23 警察と自衛隊に浸透するフェミニズムの危険

      (平成15年5月17日初出)

 

 男性社会ほど女性に優しいという逆説をご存知だろうか。もちろん今までは差別もあからさまだったり、女性について無知だったりした。しかしその反面、女性に対してうぶであり、女性崇拝者も多い。イデオロギーとしてのフェミニズムではなくて、「女性に優しい」という素朴な意味でのフェミニストは多いのである。イデオロギーとしてのフェミニズムに対しても免疫がないので、いったんイデオロギーとしてのフェミニズムが浸透しはじめると、歯止めがなくなる。

 

警察へのフェミニズムの浸潤

 

 少し前に「痴漢冤罪」問題がマスコミを賑わした。その報道を見て、私は「これはフェミニズムが一枚かんでいるな」とピンときた。よほど警察の中にフェミニズムが浸透していないと、こういう冤罪事件は起きないものだからである。
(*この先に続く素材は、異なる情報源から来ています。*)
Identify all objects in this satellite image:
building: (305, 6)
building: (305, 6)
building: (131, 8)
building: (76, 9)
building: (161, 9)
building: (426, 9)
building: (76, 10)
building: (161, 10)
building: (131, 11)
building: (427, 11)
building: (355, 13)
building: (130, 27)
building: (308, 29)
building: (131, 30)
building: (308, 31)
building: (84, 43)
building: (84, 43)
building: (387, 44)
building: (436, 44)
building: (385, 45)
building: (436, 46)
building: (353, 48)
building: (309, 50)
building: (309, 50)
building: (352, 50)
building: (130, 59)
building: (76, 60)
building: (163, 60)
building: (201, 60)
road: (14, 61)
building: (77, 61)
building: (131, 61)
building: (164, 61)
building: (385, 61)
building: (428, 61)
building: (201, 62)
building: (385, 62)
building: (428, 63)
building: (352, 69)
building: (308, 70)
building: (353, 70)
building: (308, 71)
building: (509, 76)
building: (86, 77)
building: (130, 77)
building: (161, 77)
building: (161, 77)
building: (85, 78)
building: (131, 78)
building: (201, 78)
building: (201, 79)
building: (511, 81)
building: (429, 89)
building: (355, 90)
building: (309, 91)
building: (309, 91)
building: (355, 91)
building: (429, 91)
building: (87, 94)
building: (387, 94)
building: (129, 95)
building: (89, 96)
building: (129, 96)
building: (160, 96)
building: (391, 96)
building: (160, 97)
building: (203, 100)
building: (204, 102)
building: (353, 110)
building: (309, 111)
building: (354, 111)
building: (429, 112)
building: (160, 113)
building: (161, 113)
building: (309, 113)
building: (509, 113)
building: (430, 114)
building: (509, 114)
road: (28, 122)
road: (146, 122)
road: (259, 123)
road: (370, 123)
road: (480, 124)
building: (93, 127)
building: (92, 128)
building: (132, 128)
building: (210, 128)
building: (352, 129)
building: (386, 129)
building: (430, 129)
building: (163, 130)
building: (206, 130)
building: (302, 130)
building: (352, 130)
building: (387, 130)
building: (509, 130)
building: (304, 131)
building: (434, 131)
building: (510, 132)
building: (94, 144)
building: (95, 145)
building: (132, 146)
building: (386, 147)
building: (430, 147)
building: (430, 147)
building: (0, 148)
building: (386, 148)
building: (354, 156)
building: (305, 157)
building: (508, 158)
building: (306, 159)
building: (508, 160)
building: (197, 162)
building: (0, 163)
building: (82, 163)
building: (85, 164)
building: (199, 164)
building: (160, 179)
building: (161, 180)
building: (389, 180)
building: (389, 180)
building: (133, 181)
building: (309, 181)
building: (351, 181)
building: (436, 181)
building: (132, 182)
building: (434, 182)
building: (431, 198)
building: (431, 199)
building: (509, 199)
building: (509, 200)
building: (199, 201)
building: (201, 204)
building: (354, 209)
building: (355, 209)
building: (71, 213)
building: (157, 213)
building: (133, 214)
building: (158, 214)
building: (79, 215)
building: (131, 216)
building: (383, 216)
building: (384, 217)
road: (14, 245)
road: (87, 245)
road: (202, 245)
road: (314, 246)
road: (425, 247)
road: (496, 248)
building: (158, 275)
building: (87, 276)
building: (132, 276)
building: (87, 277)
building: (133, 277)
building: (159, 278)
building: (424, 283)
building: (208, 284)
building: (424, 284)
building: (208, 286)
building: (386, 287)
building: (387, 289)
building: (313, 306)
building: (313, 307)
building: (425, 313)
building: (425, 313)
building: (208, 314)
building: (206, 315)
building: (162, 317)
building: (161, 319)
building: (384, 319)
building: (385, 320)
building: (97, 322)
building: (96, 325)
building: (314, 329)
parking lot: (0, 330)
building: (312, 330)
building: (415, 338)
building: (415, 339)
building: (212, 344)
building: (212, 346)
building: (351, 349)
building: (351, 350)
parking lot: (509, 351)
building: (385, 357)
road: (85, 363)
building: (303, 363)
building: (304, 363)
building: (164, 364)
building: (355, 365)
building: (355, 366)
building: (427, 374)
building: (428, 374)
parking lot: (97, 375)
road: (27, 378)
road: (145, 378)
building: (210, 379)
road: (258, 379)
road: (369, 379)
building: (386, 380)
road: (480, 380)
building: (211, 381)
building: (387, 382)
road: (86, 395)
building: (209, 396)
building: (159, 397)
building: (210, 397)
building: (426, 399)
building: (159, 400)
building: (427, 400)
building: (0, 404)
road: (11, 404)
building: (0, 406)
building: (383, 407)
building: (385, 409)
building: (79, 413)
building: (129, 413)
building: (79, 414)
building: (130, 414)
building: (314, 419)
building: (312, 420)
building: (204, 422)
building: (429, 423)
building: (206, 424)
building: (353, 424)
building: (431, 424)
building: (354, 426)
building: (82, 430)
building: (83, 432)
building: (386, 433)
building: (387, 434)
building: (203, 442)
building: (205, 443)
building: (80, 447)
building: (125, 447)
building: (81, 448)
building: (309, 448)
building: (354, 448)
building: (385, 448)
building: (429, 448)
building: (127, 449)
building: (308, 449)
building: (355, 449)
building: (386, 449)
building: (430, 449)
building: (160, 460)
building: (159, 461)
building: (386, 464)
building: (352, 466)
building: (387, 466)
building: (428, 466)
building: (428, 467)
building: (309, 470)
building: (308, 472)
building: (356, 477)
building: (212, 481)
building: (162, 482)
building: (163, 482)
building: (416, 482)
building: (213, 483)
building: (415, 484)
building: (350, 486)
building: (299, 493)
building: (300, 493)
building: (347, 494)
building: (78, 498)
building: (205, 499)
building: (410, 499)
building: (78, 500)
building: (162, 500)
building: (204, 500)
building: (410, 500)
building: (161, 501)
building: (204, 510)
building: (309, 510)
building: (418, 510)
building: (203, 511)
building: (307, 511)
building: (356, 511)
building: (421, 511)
 「痴漢冤罪」問題とは、電車の中で身に覚えのない「痴漢」を訴えられ、事情を説明すれば分かってもらえると思って警察に行くとそのまま何十日も拘留され、家族も含めて外部と連絡も取れなくさせられる、という話なのだ。当然、被疑者の家族は父親の突然の「失踪」「行方不明」にショックを受け、会社は首になり、人生がメチャクチャにさせられる。

 私はこの話を知って、正直驚いた。こんな人権無視の扱いが、今の人権過剰社会である日本の中に存在しているのか。警察の中でそんな前近代的な人権無視がなぜまかり通っているのか。スリでさえ現行犯でなければ逮捕できないというのに。

 この話に対するフェミニストたちの反応は、私(および大方の男性)とはまるで逆である。「今までセクハラを受けてきた女性たちのことを思え。女性の人権を守るためには、少しくらいの行き過ぎはやむをえない」と言うのである。

 この論理が警察の中で、いつの間にか支配していたのだ。もちろんあってはならない論理である。たとえ明確に犯人だと分かっていても、その人権を守ることに懸命に努力してきたのが、戦後日本の司法と警察であったのだ。ましてや何の証拠もない、ただ被害者と名乗る女性がそう主張しているというだけの「被疑者」である。それをうむを言わさず21日間またはそれ以上も拘留し、弁護士を呼べることも教えないケースもあったそうである。これはとうてい民主主義国の警察とは思えないのである。

 「女性の人権を守るためには、少しくらいの行き過ぎはやむをえない」という論理は、まさにフェミニズムの論理である。「虐げられてきた者を守るためには、多少の(決して多少ではない)行き過ぎは仕方ない」と言って済ませてよいものでは絶対にない。他方では殺人犯の人権でも必死に守ってやるのが人権主義者たちであるのに、どうして痴漢の被疑者の人権だけは無視できるのか。

 フェミニズムが警察の中によほど深く浸透していなければ、そういう勝手な論理で実際の被疑者の人権を侵害するというところまでは絶対にいかないはずである。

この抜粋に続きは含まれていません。